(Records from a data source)
--*--

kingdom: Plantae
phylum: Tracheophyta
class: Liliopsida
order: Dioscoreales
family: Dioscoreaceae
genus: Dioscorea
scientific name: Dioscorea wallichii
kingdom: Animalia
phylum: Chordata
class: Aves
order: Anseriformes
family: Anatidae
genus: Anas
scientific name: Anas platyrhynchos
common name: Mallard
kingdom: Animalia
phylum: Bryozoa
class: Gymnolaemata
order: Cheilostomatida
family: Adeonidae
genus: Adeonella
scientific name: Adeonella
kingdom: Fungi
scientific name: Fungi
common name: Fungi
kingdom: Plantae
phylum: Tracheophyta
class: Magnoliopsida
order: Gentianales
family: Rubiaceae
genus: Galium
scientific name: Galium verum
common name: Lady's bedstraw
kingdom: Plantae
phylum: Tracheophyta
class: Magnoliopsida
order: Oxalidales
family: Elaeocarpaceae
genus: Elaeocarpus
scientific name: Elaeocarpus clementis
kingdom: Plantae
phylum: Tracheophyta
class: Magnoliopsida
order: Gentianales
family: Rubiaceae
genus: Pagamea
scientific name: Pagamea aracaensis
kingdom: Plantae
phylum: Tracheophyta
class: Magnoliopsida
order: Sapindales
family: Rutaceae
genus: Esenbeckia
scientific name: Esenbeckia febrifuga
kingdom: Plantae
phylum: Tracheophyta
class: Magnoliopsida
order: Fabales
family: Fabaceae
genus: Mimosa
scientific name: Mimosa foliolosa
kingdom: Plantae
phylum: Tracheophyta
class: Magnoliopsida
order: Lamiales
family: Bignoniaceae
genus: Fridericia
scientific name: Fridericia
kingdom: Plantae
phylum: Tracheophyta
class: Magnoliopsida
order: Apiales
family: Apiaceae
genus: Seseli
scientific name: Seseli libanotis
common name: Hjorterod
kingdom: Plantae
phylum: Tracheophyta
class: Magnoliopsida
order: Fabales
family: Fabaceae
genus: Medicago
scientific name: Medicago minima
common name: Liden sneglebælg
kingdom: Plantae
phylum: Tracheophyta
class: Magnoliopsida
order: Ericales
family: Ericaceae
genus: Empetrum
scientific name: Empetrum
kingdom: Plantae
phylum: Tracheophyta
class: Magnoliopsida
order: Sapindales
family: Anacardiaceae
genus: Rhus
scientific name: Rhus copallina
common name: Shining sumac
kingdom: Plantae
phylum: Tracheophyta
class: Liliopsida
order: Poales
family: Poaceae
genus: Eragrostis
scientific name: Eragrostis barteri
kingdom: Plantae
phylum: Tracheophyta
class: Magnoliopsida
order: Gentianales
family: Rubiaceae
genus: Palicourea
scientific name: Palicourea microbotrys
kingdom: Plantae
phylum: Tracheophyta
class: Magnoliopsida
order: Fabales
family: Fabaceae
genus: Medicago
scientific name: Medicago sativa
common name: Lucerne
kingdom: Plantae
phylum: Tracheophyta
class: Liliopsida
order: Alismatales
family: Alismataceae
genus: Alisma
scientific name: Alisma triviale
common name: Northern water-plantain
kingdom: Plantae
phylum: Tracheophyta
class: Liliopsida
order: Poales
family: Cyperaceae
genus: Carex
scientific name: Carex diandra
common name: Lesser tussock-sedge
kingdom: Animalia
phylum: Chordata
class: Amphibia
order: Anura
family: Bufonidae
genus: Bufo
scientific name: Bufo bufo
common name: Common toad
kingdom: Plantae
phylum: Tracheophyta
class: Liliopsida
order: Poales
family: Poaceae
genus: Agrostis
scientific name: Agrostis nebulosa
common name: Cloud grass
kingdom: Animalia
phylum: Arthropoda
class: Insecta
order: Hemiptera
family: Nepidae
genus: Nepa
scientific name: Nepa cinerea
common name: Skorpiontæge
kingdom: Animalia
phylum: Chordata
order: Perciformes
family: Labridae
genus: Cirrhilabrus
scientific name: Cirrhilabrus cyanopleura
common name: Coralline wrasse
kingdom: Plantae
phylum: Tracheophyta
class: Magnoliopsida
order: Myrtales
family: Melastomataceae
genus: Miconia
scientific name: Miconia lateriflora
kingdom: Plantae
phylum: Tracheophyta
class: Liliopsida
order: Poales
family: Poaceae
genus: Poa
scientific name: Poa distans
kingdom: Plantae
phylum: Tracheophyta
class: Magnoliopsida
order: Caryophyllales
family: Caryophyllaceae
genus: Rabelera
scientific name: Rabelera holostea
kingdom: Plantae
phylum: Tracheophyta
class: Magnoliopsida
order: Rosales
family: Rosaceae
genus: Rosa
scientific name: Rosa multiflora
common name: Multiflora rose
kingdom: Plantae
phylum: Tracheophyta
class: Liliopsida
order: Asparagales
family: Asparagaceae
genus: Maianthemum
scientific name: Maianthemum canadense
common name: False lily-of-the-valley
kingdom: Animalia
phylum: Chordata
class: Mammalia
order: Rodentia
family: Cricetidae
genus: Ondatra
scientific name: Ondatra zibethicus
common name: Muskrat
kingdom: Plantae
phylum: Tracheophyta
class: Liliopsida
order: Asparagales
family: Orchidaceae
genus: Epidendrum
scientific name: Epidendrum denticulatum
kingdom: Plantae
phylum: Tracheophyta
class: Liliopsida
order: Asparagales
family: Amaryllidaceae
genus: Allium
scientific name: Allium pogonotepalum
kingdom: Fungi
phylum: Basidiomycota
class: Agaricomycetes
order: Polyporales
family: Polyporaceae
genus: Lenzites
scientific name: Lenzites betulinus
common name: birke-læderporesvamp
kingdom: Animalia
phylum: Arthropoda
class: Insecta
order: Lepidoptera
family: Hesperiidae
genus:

--*--

■ **THE REQUEST**:
Return every line of the records above word for word, in the same order.

■ **TASK RESULT**:
kingdom: Plantae
phylum: Tracheophyta
class: Liliopsida
order: Dioscoreales
family: Dioscoreaceae
genus: Dioscorea
scientific name: Dioscorea wallichii
kingdom: Animalia
phylum: Chordata
class: Aves
order: Anseriformes
family: Anatidae
genus: Anas
scientific name: Anas platyrhynchos
common name: Mallard
kingdom: Animalia
phylum: Bryozoa
class: Gymnolaemata
order: Cheilostomatida
family: Adeonidae
genus: Adeonella
scientific name: Adeonella
kingdom: Fungi
scientific name: Fungi
common name: Fungi
kingdom: Plantae
phylum: Tracheophyta
class: Magnoliopsida
order: Gentianales
family: Rubiaceae
genus: Galium
scientific name: Galium verum
common name: Lady's bedstraw
kingdom: Plantae
phylum: Tracheophyta
class: Magnoliopsida
order: Oxalidales
family: Elaeocarpaceae
genus: Elaeocarpus
scientific name: Elaeocarpus clementis
kingdom: Plantae
phylum: Tracheophyta
class: Magnoliopsida
order: Gentianales
family: Rubiaceae
genus: Pagamea
scientific name: Pagamea aracaensis
kingdom: Plantae
phylum: Tracheophyta
class: Magnoliopsida
order: Sapindales
family: Rutaceae
genus: Esenbeckia
scientific name: Esenbeckia febrifuga
kingdom: Plantae
phylum: Tracheophyta
class: Magnoliopsida
order: Fabales
family: Fabaceae
genus: Mimosa
scientific name: Mimosa foliolosa
kingdom: Plantae
phylum: Tracheophyta
class: Magnoliopsida
order: Lamiales
family: Bignoniaceae
genus: Fridericia
scientific name: Fridericia
kingdom: Plantae
phylum: Tracheophyta
class: Magnoliopsida
order: Apiales
family: Apiaceae
genus: Seseli
scientific name: Seseli libanotis
common name: Hjorterod
kingdom: Plantae
phylum: Tracheophyta
class: Magnoliopsida
order: Fabales
family: Fabaceae
genus: Medicago
scientific name: Medicago minima
common name: Liden sneglebælg
kingdom: Plantae
phylum: Tracheophyta
class: Magnoliopsida
order: Ericales
family: Ericaceae
genus: Empetrum
scientific name: Empetrum
kingdom: Plantae
phylum: Tracheophyta
class: Magnoliopsida
order: Sapindales
family: Anacardiaceae
genus: Rhus
scientific name: Rhus copallina
common name: Shining sumac
kingdom: Plantae
phylum: Tracheophyta
class: Liliopsida
order: Poales
family: Poaceae
genus: Eragrostis
scientific name: Eragrostis barteri
kingdom: Plantae
phylum: Tracheophyta
class: Magnoliopsida
order: Gentianales
family: Rubiaceae
genus: Palicourea
scientific name: Palicourea microbotrys
kingdom: Plantae
phylum: Tracheophyta
class: Magnoliopsida
order: Fabales
family: Fabaceae
genus: Medicago
scientific name: Medicago sativa
common name: Lucerne
kingdom: Plantae
phylum: Tracheophyta
class: Liliopsida
order: Alismatales
family: Alismataceae
genus: Alisma
scientific name: Alisma triviale
common name: Northern water-plantain
kingdom: Plantae
phylum: Tracheophyta
class: Liliopsida
order: Poales
family: Cyperaceae
genus: Carex
scientific name: Carex diandra
common name: Lesser tussock-sedge
kingdom: Animalia
phylum: Chordata
class: Amphibia
order: Anura
family: Bufonidae
genus: Bufo
scientific name: Bufo bufo
common name: Common toad
kingdom: Plantae
phylum: Tracheophyta
class: Liliopsida
order: Poales
family: Poaceae
genus: Agrostis
scientific name: Agrostis nebulosa
common name: Cloud grass
kingdom: Animalia
phylum: Arthropoda
class: Insecta
order: Hemiptera
family: Nepidae
genus: Nepa
scientific name: Nepa cinerea
common name: Skorpiontæge
kingdom: Animalia
phylum: Chordata
order: Perciformes
family: Labridae
genus: Cirrhilabrus
scientific name: Cirrhilabrus cyanopleura
common name: Coralline wrasse
kingdom: Plantae
phylum: Tracheophyta
class: Magnoliopsida
order: Myrtales
family: Melastomataceae
genus: Miconia
scientific name: Miconia lateriflora
kingdom: Plantae
phylum: Tracheophyta
class: Liliopsida
order: Poales
family: Poaceae
genus: Poa
scientific name: Poa distans
kingdom: Plantae
phylum: Tracheophyta
class: Magnoliopsida
order: Caryophyllales
family: Caryophyllaceae
genus: Rabelera
scientific name: Rabelera holostea
kingdom: Plantae
phylum: Tracheophyta
class: Magnoliopsida
order: Rosales
family: Rosaceae
genus: Rosa
scientific name: Rosa multiflora
common name: Multiflora rose
kingdom: Plantae
phylum: Tracheophyta
class: Liliopsida
order: Asparagales
family: Asparagaceae
genus: Maianthemum
scientific name: Maianthemum canadense
common name: False lily-of-the-valley
kingdom: Animalia
phylum: Chordata
class: Mammalia
order: Rodentia
family: Cricetidae
genus: Ondatra
scientific name: Ondatra zibethicus
common name: Muskrat
kingdom: Plantae
phylum: Tracheophyta
class: Liliopsida
order: Asparagales
family: Orchidaceae
genus: Epidendrum
scientific name: Epidendrum denticulatum
kingdom: Plantae
phylum: Tracheophyta
class: Liliopsida
order: Asparagales
family: Amaryllidaceae
genus: Allium
scientific name: Allium pogonotepalum
kingdom: Fungi
phylum: Basidiomycota
class: Agaricomycetes
order: Polyporales
family: Polyporaceae
genus: Lenzites
scientific name: Lenzites betulinus
common name: birke-læderporesvamp
kingdom: Animalia
phylum: Arthropoda
class: Insecta
order: Lepidoptera
family: Hesperiidae
genus:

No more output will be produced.